En Europe, les guerres semblent appartenir à un lointain passé. Les images des tranchées, des camps de concentration, des bombardements aériens des capitales européennes, des débarquements sur les côtes françaises ressortent des archives de temps en temps à l’occasion d’une hypocrite commémoration et tout le monde se dit que les temps ont bien changé. Pourtant, notre époque est caractérisée par l’omniprésence des logiques guerrières. Qu’on pense aux « interventions » en Irak et en Syrie dans des conflits que les membres de la coalition internationale ont en grande partie provoqués. Mais la guerre est aussi ici, très visible sur les uniformes kakis qui patrouillent dans nos rues ou sur les visages ternes et fatigués des errants charriés jusqu’en Europe par l’onde de choc des bombardements lointains. On la retrouve parfois au détour d’un scandale, comme quand tout le monde feint d’apercevoir que la Région wallonne vend des armes à l’Arabie Saoudite…

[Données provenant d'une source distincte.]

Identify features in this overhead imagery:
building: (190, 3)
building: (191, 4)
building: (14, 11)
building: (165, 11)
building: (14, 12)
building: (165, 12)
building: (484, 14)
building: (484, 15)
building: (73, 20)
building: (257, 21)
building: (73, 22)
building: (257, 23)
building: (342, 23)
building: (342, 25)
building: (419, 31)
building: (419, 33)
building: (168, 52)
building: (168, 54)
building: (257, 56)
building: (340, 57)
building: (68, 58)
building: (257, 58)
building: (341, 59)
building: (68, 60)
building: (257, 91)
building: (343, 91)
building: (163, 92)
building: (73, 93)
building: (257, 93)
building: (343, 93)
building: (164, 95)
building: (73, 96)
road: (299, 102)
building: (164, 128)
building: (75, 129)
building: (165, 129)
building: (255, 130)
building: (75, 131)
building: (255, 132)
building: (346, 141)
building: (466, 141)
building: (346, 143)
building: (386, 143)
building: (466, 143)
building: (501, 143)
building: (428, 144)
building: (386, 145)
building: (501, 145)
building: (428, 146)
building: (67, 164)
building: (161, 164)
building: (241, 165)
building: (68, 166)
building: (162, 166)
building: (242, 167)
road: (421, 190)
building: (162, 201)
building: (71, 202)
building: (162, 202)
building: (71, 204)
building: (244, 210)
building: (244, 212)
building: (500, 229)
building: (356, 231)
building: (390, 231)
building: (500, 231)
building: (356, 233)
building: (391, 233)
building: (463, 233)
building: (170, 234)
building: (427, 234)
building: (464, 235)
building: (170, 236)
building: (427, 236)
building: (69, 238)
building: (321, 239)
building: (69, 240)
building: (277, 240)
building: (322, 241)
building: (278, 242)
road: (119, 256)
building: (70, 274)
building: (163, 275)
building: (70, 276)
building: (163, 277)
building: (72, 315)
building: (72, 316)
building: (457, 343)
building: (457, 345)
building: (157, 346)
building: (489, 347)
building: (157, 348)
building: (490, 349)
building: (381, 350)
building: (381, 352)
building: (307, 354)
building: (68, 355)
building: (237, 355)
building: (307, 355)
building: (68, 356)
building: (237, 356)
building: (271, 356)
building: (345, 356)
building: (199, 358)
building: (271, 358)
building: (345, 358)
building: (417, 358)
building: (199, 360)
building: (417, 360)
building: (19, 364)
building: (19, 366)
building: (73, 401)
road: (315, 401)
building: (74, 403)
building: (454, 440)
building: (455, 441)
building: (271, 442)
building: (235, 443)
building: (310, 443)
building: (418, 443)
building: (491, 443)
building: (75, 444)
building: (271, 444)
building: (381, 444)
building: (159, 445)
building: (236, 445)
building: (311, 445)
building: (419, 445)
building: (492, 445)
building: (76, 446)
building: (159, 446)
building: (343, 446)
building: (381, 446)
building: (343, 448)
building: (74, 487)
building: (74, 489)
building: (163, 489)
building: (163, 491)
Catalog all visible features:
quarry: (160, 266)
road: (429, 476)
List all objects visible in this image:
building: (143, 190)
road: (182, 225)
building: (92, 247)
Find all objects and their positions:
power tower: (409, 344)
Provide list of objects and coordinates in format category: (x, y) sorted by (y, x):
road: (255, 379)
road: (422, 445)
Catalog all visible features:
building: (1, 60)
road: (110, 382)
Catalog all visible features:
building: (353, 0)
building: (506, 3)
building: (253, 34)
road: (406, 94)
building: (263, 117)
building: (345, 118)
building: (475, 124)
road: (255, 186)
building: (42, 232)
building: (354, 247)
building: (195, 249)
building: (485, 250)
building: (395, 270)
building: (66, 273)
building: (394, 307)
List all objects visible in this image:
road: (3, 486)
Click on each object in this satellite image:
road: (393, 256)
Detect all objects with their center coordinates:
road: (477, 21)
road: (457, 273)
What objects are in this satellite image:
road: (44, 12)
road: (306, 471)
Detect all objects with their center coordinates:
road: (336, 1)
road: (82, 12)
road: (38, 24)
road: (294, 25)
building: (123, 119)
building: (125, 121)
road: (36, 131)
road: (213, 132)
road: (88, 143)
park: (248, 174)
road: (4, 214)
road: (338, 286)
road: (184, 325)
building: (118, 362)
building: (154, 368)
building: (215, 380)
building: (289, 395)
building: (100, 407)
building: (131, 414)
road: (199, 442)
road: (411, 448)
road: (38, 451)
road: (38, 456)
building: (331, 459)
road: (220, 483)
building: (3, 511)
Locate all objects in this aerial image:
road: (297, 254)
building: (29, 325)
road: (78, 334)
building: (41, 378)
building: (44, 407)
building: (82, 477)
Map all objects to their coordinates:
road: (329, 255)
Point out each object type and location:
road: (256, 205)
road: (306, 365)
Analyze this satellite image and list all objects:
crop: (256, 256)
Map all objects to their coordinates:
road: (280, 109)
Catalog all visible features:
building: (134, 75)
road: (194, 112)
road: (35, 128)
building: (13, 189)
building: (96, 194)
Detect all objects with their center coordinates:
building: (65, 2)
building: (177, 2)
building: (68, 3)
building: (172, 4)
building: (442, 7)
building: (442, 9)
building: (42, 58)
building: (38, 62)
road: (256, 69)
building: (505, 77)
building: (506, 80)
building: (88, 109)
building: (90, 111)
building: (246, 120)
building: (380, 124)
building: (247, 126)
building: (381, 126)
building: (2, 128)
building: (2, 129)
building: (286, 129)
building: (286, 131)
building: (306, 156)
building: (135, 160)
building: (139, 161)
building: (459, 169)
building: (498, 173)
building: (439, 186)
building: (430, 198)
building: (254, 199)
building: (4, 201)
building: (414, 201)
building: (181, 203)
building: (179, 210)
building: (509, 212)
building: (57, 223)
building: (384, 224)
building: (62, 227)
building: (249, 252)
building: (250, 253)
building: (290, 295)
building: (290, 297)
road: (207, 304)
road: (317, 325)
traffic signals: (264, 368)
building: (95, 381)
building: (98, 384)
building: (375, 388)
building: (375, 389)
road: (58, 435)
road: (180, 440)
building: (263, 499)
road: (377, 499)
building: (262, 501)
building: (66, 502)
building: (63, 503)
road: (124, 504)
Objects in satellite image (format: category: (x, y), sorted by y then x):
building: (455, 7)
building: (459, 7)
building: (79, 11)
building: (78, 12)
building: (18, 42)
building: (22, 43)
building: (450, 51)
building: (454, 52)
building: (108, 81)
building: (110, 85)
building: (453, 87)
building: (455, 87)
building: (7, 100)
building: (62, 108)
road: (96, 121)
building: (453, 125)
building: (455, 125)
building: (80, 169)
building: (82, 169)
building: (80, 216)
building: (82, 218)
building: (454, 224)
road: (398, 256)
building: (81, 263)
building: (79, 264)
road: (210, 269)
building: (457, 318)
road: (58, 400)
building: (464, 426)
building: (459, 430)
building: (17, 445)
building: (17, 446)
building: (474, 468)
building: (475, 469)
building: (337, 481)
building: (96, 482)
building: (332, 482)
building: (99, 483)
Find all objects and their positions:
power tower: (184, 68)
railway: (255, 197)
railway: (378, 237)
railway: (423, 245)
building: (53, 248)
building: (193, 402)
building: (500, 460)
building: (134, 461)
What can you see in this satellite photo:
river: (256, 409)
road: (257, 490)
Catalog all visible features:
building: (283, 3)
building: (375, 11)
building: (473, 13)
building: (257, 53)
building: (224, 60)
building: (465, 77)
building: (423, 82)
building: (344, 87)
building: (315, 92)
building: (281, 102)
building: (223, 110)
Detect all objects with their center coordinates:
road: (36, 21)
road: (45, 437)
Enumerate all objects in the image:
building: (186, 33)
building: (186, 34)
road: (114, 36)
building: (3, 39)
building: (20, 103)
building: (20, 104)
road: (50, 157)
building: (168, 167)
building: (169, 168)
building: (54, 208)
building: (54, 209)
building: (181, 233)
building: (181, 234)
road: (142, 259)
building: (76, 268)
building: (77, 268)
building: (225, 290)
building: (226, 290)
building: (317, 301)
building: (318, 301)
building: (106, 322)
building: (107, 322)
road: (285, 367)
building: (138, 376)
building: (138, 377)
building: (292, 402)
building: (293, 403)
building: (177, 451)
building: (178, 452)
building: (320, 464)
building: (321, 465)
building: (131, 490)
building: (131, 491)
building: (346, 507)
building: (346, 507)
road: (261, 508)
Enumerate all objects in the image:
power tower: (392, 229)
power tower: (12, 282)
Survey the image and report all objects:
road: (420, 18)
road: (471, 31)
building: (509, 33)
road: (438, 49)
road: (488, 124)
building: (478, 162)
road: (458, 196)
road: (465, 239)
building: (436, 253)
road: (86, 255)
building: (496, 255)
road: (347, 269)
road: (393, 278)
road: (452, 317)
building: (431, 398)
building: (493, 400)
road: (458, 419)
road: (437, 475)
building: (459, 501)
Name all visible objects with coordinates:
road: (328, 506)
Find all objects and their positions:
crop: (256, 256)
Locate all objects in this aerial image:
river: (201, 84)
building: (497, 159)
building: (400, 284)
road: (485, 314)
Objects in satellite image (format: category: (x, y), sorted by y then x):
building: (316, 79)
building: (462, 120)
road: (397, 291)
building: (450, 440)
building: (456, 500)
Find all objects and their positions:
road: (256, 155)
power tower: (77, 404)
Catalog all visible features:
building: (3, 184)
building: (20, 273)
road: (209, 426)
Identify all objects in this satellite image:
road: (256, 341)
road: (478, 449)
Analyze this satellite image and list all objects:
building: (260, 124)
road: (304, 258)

Moins visible, occultée à dessein, elle se cache aussi dans des bureaux, des hangars et des ateliers un peu partout en Belgique. Nombreuses sont les entreprises qui participent ainsi à l’effort de guerre actuel, produisant le matériel nécessaire aux conflits d’ici et d’ailleurs, armant flics et troufions, équipant prisons et porte-avions, permettant la surveillance des rues de Bruxelles et la dévastation d’Alep. Ces entreprises ne font pas la une des journaux, n’attirent pas l’attention du passant dans les rues et ne font pas de campagnes publicitaires, peu enclines sans doute à se vanter de faire du fric sur des cadavres. Pourtant elles existent et en nombre. D’après Roland Teheux, responsable à Agoria (fédération belge des entreprises technologiques) du secteur aéronautique, espace, sécurité et défense, il y aurait 92 entreprises actives dans le secteur, pour une chiffre d’affaires de 3,6 milliards d’euros. On pourra se faire une idée de l’étendue du secteur en visitant la base de données du site du « Groupe de recherche et d’information sur la paix et la sécurité » (GRIP), qui recense 75 entreprises de l’armement en Belgique.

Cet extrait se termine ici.